Frayed and ragged like well-worn sneakers, the bubblegum blitz of New York’s Ramones was as simple and blunt as a mallet. As with Motörhead and AC/DC, casual listeners will argue that if you’ve heard one Ramones album you’ve heard them all. Then again, if it ain’t broke, don’t turn into Metallica.
Born in 1974 at New York’s legendary CBGB dive, the musically unschooled and outwardly unwashed Ramones unwittingly scribbled the book of 1-2-3-4, do-it-yourself punk rock. Along the way they became slouched heroes to future generations of speed freaks, grunge geeks and pawn-shop guitar slashers with neither the dexterity nor the inclination to mimic Led Zeppelin or Eric Clapton.
Nicking their fictional surname from either Paul McCartney’s one-time pseudonym (Paul Ramone) or producer Phil Ramone (depending on who you ask), the founding fab four ‘brothers’ were singer Joey (aka Jeffrey Hyman), guitarist Johnny (John Cummings), bassist Dee Dee (Douglas Colvin) and drummer Tommy (Tommy Erdelyi).

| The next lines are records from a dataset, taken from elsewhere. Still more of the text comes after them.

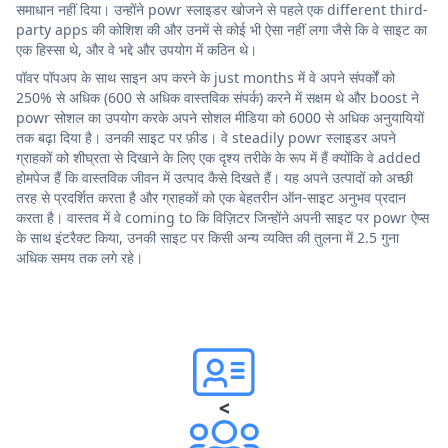
समाधान नहीं दिया। उन्होंने powr स्लाइडर खोजने से पहले एक different third-
party apps की कोशिश की और उनमें से कोई भी ऐसा नहीं लगा जैसे कि वे साइट का
एक हिस्सा थे, और वे भद्दे और उपयोग में कठिन थे।
पॉवर पॉपअप के साथ साइन अप करने के just months में वे अपने संपर्कों को
250% से अधिक (600 से अधिक वास्तविक संपर्क) करने में सक्षम थे और boost ने
powr सोशल का उपयोग करके अपने सोशल मीडिया को 6000 से अधिक अनुयायियों
तक बढ़ा दिया है। उनकी साइट पर फ़ीड। वे steadily powr स्लाइडर अपने
ग्राहकों को शीघ्रता से दिखाने के लिए एक दृश्य तरीके के रूप में हैं क्योंकि वे added
होमपेज हैं कि वास्तविक जीवन में उत्पाद कैसे दिखते हैं। यह अपने उत्पादों को अच्छी
तरह से प्रदर्शित करता है और ग्राहकों को एक बेहतरीन ऑन-साइट अनुभव प्रदान
करता है। वास्तव में वे coming to कि विज़िटर जिन्होंने अपनी साइट पर powr ऐप्स
के साथ इंटरैक्ट किया, उनकी साइट पर किसी अन्य व्यक्ति की तुलना में 2.5 गुना
अधिक समय तक लगे रहे।
<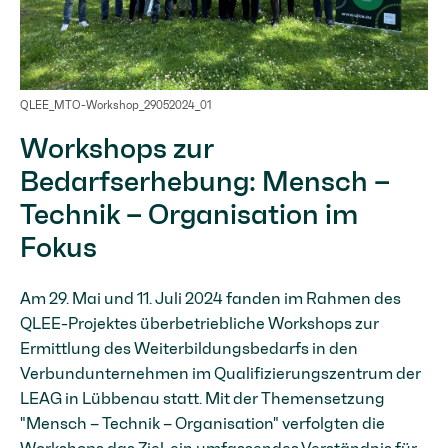
QLEE_MTO-Workshop_29052024_01
Workshops zur
Bedarfserhebung: Mensch –
Technik – Organisation im
Fokus
Am 29. Mai und 11. Juli 2024 fanden im Rahmen des
QLEE-Projektes überbetriebliche Workshops zur
Ermittlung des Weiterbildungsbedarfs in den
Verbundunternehmen im Qualifizierungszentrum der
LEAG in Lübbenau statt. Mit der Themensetzung
"Mensch – Technik – Organisation" verfolgten die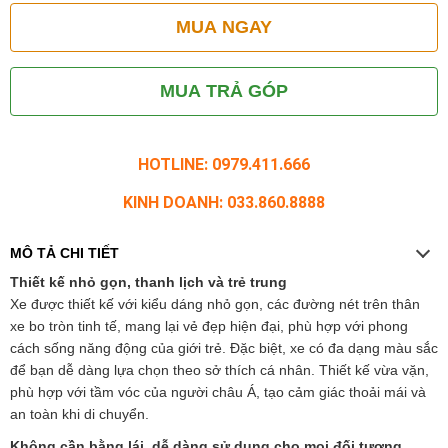
MUA NGAY
MUA TRẢ GÓP
HOTLINE: 0979.411.666
KINH DOANH: 033.860.8888
MÔ TẢ CHI TIẾT
Thiết kế nhỏ gọn, thanh lịch và trẻ trung
Xe được thiết kế với kiểu dáng nhỏ gọn, các đường nét trên thân
xe bo tròn tinh tế, mang lại vẻ đẹp hiện đại, phù hợp với phong
cách sống năng động của giới trẻ. Đặc biệt, xe có đa dạng màu sắc
để bạn dễ dàng lựa chọn theo sở thích cá nhân. Thiết kế vừa vặn,
phù hợp với tầm vóc của người châu Á, tạo cảm giác thoải mái và
an toàn khi di chuyển.
Không cần bằng lái, dễ dàng sử dụng cho mọi đối tượng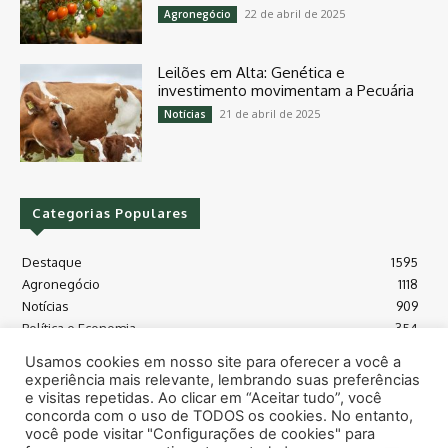
22 de abril de 2025
Agronegócio
Leilões em Alta: Genética e
investimento movimentam a Pecuária
21 de abril de 2025
Notícias
Categorias Populares
Destaque
1595
Agronegócio
1118
Notícias
909
Política e Economia
354
Políticas Agrícola
175
Usamos cookies em nosso site para oferecer a você a
Máquinas e Tecnologia
128
experiência mais relevante, lembrando suas preferências
Grãos - soja e milho
118
e visitas repetidas. Ao clicar em “Aceitar tudo”, você
concorda com o uso de TODOS os cookies. No entanto,
Meio Ambiente
115
você pode visitar "Configurações de cookies" para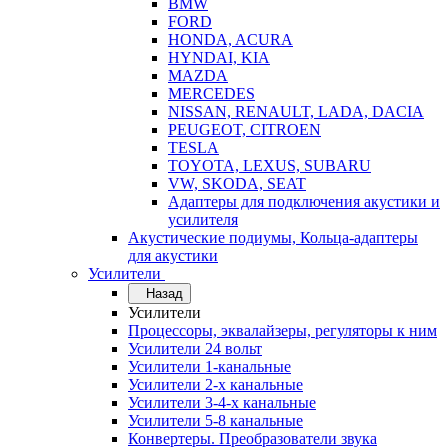
BMW
FORD
HONDA, ACURA
HYNDAI, KIA
MAZDA
MERCEDES
NISSAN, RENAULT, LADA, DACIA
PEUGEOT, CITROEN
TESLA
TOYOTA, LEXUS, SUBARU
VW, SKODA, SEAT
Адаптеры для подключения акустики и
усилителя
Акустические подиумы, Кольца-адаптеры
для акустики
Усилители
Назад
Усилители
Процессоры, эквалайзеры, регуляторы к ним
Усилители 24 вольт
Усилители 1-канальные
Усилители 2-х канальные
Усилители 3-4-х канальные
Усилители 5-8 канальные
Конвертеры. Преобразователи звука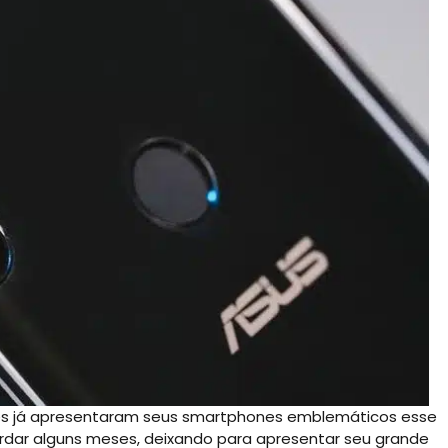
es já apresentaram seus smartphones emblemáticos esse
ardar alguns meses, deixando para apresentar seu grande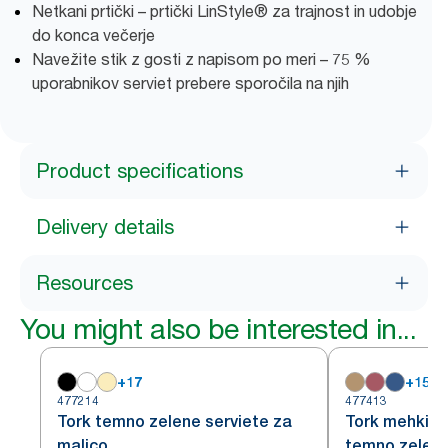
Netkani prtički – prtički LinStyle® za trajnost in udobje
do konca večerje
Navežite stik z gosti z napisom po meri – 75 %
uporabnikov serviet prebere sporočila na njih
Product specifications
Delivery details
Resources
You might also be interested in...
+
17
+
15
477214
477413
Tork temno zelene serviete za
Tork mehki pr
malico
temno zeleni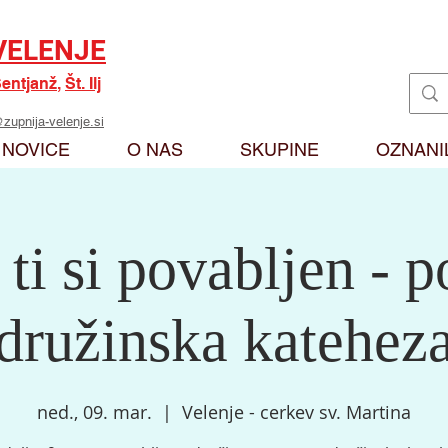
VELENJE
entjanž
,
Št. Ilj
zupnija-velenje.si
NOVICE
O NAS
SKUPINE
OZNANI
 ti si povabljen - p
družinska katehez
ned., 09. mar.
  |  
Velenje - cerkev sv. Martina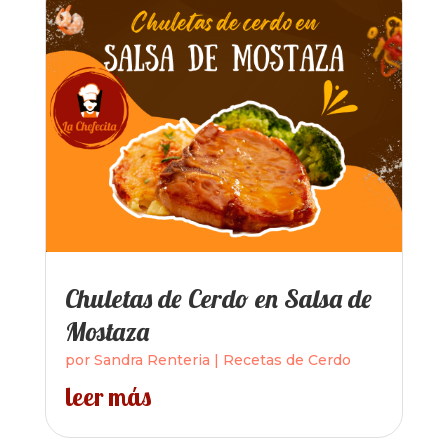
Chuletas de Cerdo en Salsa de
Mostaza
por
Sandra Renteria
|
Recetas de Cerdo
leer más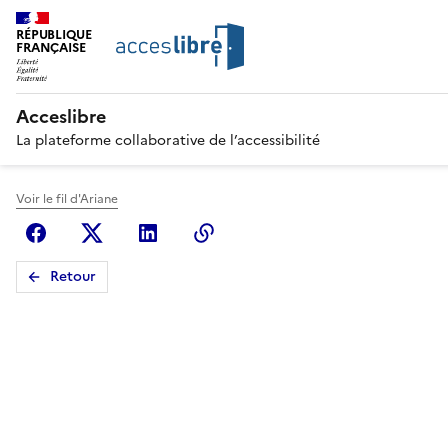
RÉPUBLIQUE
FRANÇAISE
Acceslibre
La plateforme collaborative de l’accessibilité
Voir le fil d'Ariane
Facebook
X (anciennement Twitter)
Linkedin
Copier le lien
Retour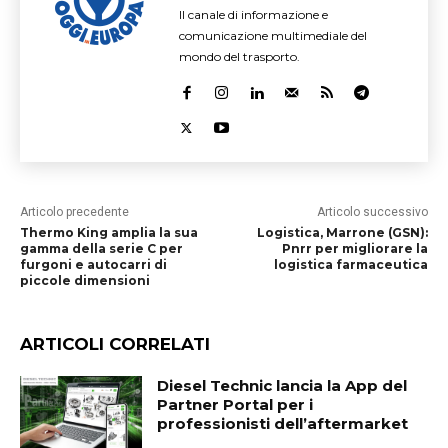
Il canale di informazione e
comunicazione multimediale del
mondo del trasporto.
Articolo precedente
Articolo successivo
Thermo King amplia la sua
Logistica, Marrone (GSN):
gamma della serie C per
Pnrr per migliorare la
furgoni e autocarri di
logistica farmaceutica
piccole dimensioni
ARTICOLI CORRELATI
Diesel Technic lancia la App del
Partner Portal per i
professionisti dell’aftermarket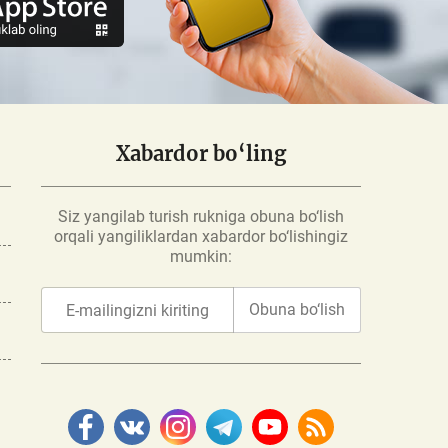
Xabardor bo‘ling
Siz yangilab turish rukniga obuna bo‘lish
orqali yangiliklardan xabardor bo‘lishingiz
mumkin:
Obuna bo‘lish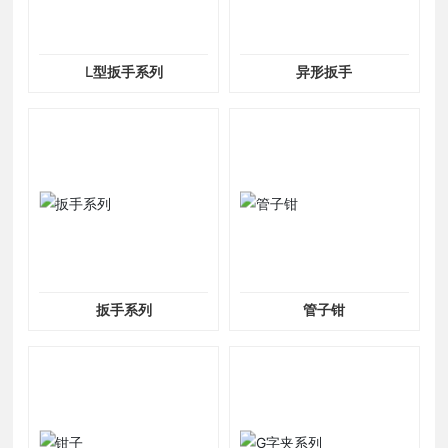
L型扳手系列
异形扳手
扳手系列
管子钳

The Ramones managed only one gold album (1988’s double-vinyl ‘hits’ compilation Mania), but spent nearly 30 years inciting pogo pits and forging the loud-and-fast blueprint that would inspire everyone from the Sex Pistols to Guns N’ Roses. And while Ramones concert tours stirred mania overseas, they barely registered a blip on their US homeland’s radar.
Praise was hardly faint, however, as no less a bruiser than Lemmy himself wrote a namesake tribute to the Ramones for Motörhead’s 1916 album. On the more profitable and polite side of rock’s velvet rope, U2’s Bono and Pearl Jam’s Eddie Vedder both continue to be outspoken in their utmost respect for the black-leather boppers.
In 2002 the underdogs were finally thrown a bone when the Ramones were inducted into the Rock And Roll Hall of Fame. Sadly, 49-year-old Joey was denied his due, having died a year earlier in the grip of lymphoma.
In the singer’s absence, Dee Dee gave a comedic induction speech, and was smacked dead himself just two months later when his life-long drug addiction proved more fatal than his ill-advised 1989 foray into rap music. In 2004 Johnny joined his doomed brothers thanks to prostate cancer. And in 2014 Tommy succumbed to cancer.
Today the surviving Ramones, including drummer Marky (Marc Bell), bassist CJ (Christopher Ward) and later drummer Richie (Richie Reinhardt), can enjoy their legacy of the good, the bad and the ugly.